There was possible resistance to my argument by saying it does not matter whether you can but you should not be angry. This follows a long list of people rejecting the usefulness or value of angry but the charge remained unsuccessful for two reasons. Anger can be very useful via its epistemic productivity and asking whether you should be angry can miss the point because emotions do not need to be justified in terms of whether they are productive. They can simply be appropriate. As a result of this discussion, I found that the social model rejects other emotions such as sadness because they can be directed towards the impairment.

Recognising the place anger and sadness have in a person’s understanding of impairment is not a flaw or a one-trip ticket to making people feel worse.

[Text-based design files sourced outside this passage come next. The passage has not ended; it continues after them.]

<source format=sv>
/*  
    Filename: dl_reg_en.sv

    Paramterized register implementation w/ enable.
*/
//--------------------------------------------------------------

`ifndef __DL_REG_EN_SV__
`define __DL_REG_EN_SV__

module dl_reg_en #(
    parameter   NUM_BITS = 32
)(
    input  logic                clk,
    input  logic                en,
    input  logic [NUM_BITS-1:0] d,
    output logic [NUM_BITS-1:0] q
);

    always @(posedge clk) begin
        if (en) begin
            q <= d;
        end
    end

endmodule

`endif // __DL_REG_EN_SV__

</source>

To ignore it is to prevent people from ‘dealing with the difficult aspects of impairment’ and limit personal understanding of how impairments such as ‘depression, fatigue, chronic pain prevent us from realising our full potential’ (Crow, 1996). The experience of impairment is often dynamic and invites a range of difficult emotions and the social model of disability cannot appreciate this. For this reason, I argue we should move on from it.


 

And that’s it. It took a lot of thinking, reading and personal revelations to finish but I’ve learned a lot.

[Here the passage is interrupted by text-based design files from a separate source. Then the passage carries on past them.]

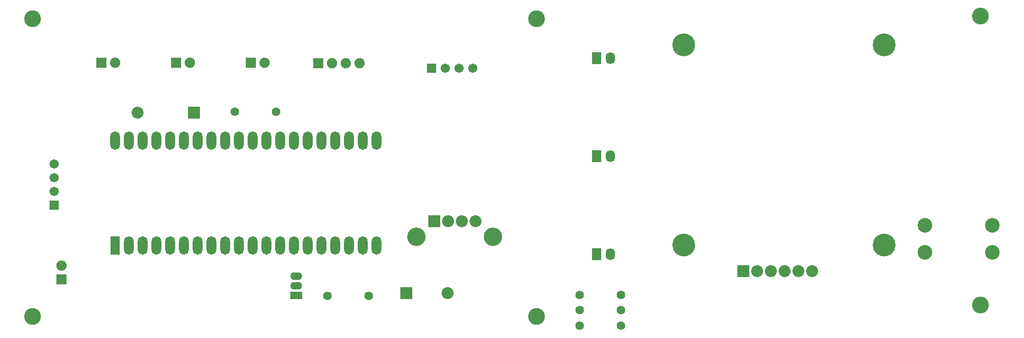
<source format=gbs>
G04*
G04 #@! TF.GenerationSoftware,Altium Limited,Altium Designer,19.0.4 (130)*
G04*
G04 Layer_Color=16711935*
%FSLAX44Y44*%
%MOMM*%
G71*
G01*
G75*
%ADD38C,3.1000*%
%ADD39R,1.8032X3.4032*%
%ADD40O,1.8032X3.4032*%
%ADD41C,1.6032*%
%ADD42R,2.2032X2.2032*%
%ADD43C,2.2032*%
%ADD44C,1.7032*%
%ADD45R,1.7032X1.7032*%
%ADD46C,3.4032*%
%ADD47R,2.2032X2.2032*%
%ADD48R,1.7032X1.7032*%
%ADD49C,4.2032*%
%ADD50C,2.7032*%
%ADD51R,1.7032X2.2032*%
%ADD52O,1.7032X2.2032*%
%ADD53O,2.2032X1.4032*%
%ADD54R,2.2032X1.4032*%
%ADD55R,1.9032X1.9032*%
%ADD56C,1.9032*%
%ADD57R,1.9032X1.9032*%
D38*
X2069000Y451000D02*
D03*
Y985000D02*
D03*
X1249000Y430000D02*
D03*
Y980000D02*
D03*
X319000D02*
D03*
Y430000D02*
D03*
D39*
X471000Y561000D02*
D03*
D40*
X496400D02*
D03*
X521800D02*
D03*
X547200D02*
D03*
X572600D02*
D03*
X598000D02*
D03*
X623400D02*
D03*
X648800D02*
D03*
X674200D02*
D03*
X699600D02*
D03*
X725000D02*
D03*
X750400D02*
D03*
X775800D02*
D03*
X801200D02*
D03*
X826600D02*
D03*
X852000D02*
D03*
X877400D02*
D03*
X902800D02*
D03*
X928200D02*
D03*
X953600D02*
D03*
X471000Y754800D02*
D03*
X496400D02*
D03*
X521800D02*
D03*
X547200D02*
D03*
X572600D02*
D03*
X598000D02*
D03*
X623400D02*
D03*
X648800D02*
D03*
X674200D02*
D03*
X699600D02*
D03*
X725000D02*
D03*
X750400D02*
D03*
X775800D02*
D03*
X801200D02*
D03*
X826600D02*
D03*
X852000D02*
D03*
X877400D02*
D03*
X902800D02*
D03*
X928200D02*
D03*
X953600D02*
D03*
D41*
X862900Y468350D02*
D03*
X939100D02*
D03*
X1405100Y413000D02*
D03*
X1328900D02*
D03*
X1405100Y441500D02*
D03*
X1328900D02*
D03*
X768100Y808000D02*
D03*
X691900D02*
D03*
X1405100Y470000D02*
D03*
X1328900D02*
D03*
D42*
X1009000Y473000D02*
D03*
X1631000Y514000D02*
D03*
X616900Y807000D02*
D03*
D43*
X1085000Y473000D02*
D03*
X1136200Y606000D02*
D03*
X1110800D02*
D03*
X1085400D02*
D03*
X1758000Y514000D02*
D03*
X1732600D02*
D03*
X1707200D02*
D03*
X1681800D02*
D03*
X1656400D02*
D03*
X512300Y807000D02*
D03*
D44*
X1131400Y889000D02*
D03*
X1106000D02*
D03*
X1080600D02*
D03*
X358000Y711800D02*
D03*
Y686400D02*
D03*
Y661000D02*
D03*
D45*
X1055200Y889000D02*
D03*
D46*
X1027400Y576800D02*
D03*
X1168800D02*
D03*
D47*
X1060000Y606000D02*
D03*
D48*
X358000Y635600D02*
D03*
D49*
X1521140Y932090D02*
D03*
X1891140D02*
D03*
X1521140Y562090D02*
D03*
X1891140D02*
D03*
D50*
X1966000Y598000D02*
D03*
X2091000D02*
D03*
Y548000D02*
D03*
X1966000D02*
D03*
D51*
X1359600Y545000D02*
D03*
Y726000D02*
D03*
Y907000D02*
D03*
D52*
X1385000Y545000D02*
D03*
Y726000D02*
D03*
Y907000D02*
D03*
D53*
X805000Y504730D02*
D03*
Y486730D02*
D03*
D54*
Y468730D02*
D03*
D55*
X445600Y899000D02*
D03*
X583348D02*
D03*
X722000D02*
D03*
X846200Y898492D02*
D03*
D56*
X471000Y899000D02*
D03*
X608748D02*
D03*
X747400D02*
D03*
X372000Y523700D02*
D03*
X871600Y898492D02*
D03*
X897000D02*
D03*
X922400D02*
D03*
D57*
X372000Y498300D02*
D03*
M02*

</source>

I’ve learned that I care much more about disability than I ever thought I would.

I’ve learned that there’s a lot of good literature out there on disability (even if much of it is skewed towards the social model).

I’ve learned that thinking about things for a long time is difficult and frustrating but very satisfying when it works out in the end.

Libraries fill up too quickly. People actually sleep in the library which is kinda mad because why would you do that

Books on disability are ironically placed on the top shelves in some libraries.

I have a lot to learn yet.

I hope you enjoyed it.


 

I won’t post the whole reference list (unless someone asks, I had like 0.3 books on it anyway) but here are some of the most important pieces I used:

  • Lorde, Audre. 1984. The Uses of Anger: Women Responding to Racism, Women and Language, 11.1, December 1987
  • Nussbaum, Martha, Upheaval of Thought, Cambridge University Press, 2001
  • Seneca, Lucius Annasus., On Anger, in ‘Moral Essays vol.1’, Trans. John W. Basore, The Loeb Classical Library, London: W. Heinemann, 1928
  • Shakespeare, Tom., Disability Rights and Wrongs, Routledge, 2006
  • Srinivasan, Amia., The Aptness of Anger, 2015 [Available here: http://users.ox.ac.uk/~corp1468/Research_&_Writing_files/The%20Aptness%20of%20Anger_Current.pdf]

Ok, I’ll stop talking now. Bye. Back to regular content.